Die Pflicht zur Zahlung von Wertersatz setzt voraus, dass der Verbraucher ausdrücklich verlangt hat, dass der Handwerker seine Tätigkeit vor Ablauf der Widerrufsfrist aufnimmt und er vom Unternehmer darüber belehrt wurde, dass er im Fall des Widerrufs Wertersatz zu leisten hat. Einen Anspruch auf „Rückbau“ hat der Verbraucher aber nicht.
Die Widerrufsfrist beträgt 14 Tage. Die Frist beginnt bei Werkleistungen bei Vertragsschluss. Bei Kaufverträgen beginnt die Frist erst, wenn der Verbraucher die Ware erhalten hat. Das Widerrufsrecht entfällt in folgenden Fällen:
- Der Kunde kommt ohne zuvor mit dem Handwerker Kontakt gehabt zu haben in die Werkstatt, in die Bäckerei, in das Ladenlokal etc. und schließt dort einen Vertrag.
- Bei dringenden Reparatur- und Instandhaltungsarbeiten, wobei hiervon nur Notfälle umfasst sind (z. B. Rohrbruch/Wasserschaden).
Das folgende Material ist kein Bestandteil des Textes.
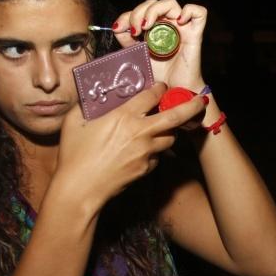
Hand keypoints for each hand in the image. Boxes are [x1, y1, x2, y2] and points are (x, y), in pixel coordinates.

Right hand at [55, 82, 207, 208]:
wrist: (81, 188)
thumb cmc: (74, 154)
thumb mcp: (75, 120)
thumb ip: (88, 103)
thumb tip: (93, 93)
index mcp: (124, 116)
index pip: (152, 95)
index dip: (159, 88)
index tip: (161, 86)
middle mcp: (140, 132)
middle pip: (176, 117)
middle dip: (192, 106)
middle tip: (201, 101)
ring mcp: (146, 152)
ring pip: (170, 138)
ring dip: (170, 131)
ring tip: (164, 127)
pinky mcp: (147, 168)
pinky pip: (158, 156)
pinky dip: (155, 151)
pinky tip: (144, 150)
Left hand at [112, 0, 206, 91]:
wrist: (174, 90)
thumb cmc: (160, 76)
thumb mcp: (137, 55)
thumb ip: (127, 41)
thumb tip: (117, 28)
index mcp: (155, 27)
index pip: (141, 9)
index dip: (128, 15)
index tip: (120, 29)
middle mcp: (168, 24)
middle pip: (153, 2)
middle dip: (139, 12)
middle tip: (135, 30)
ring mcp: (183, 27)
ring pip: (170, 2)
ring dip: (154, 10)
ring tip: (147, 26)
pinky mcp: (196, 34)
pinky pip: (199, 12)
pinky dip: (189, 11)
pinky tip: (179, 22)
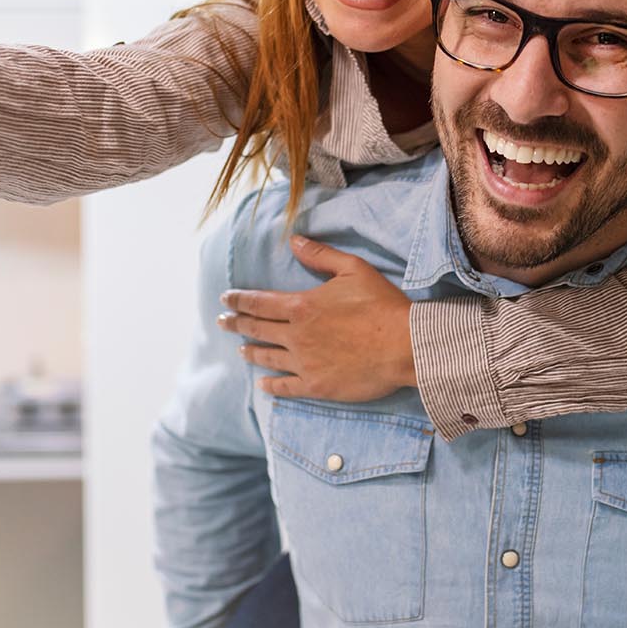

- Sobald der Unternehmer die Dienstleistung vollständig erbracht hat. Diese Ausnahme setzt allerdings voraus, dass der Verbraucher vor Vertragsschluss ausdrücklich bestätigt, dass der Unternehmer vor Ablauf der Widerrufsfrist mit der Dienstleistung beginnen darf.
Aus Verbrauchersicht ist aber generell Vorsicht bei Vertragsschlüssen auf Messen und ähnlichen Veranstaltungen geboten.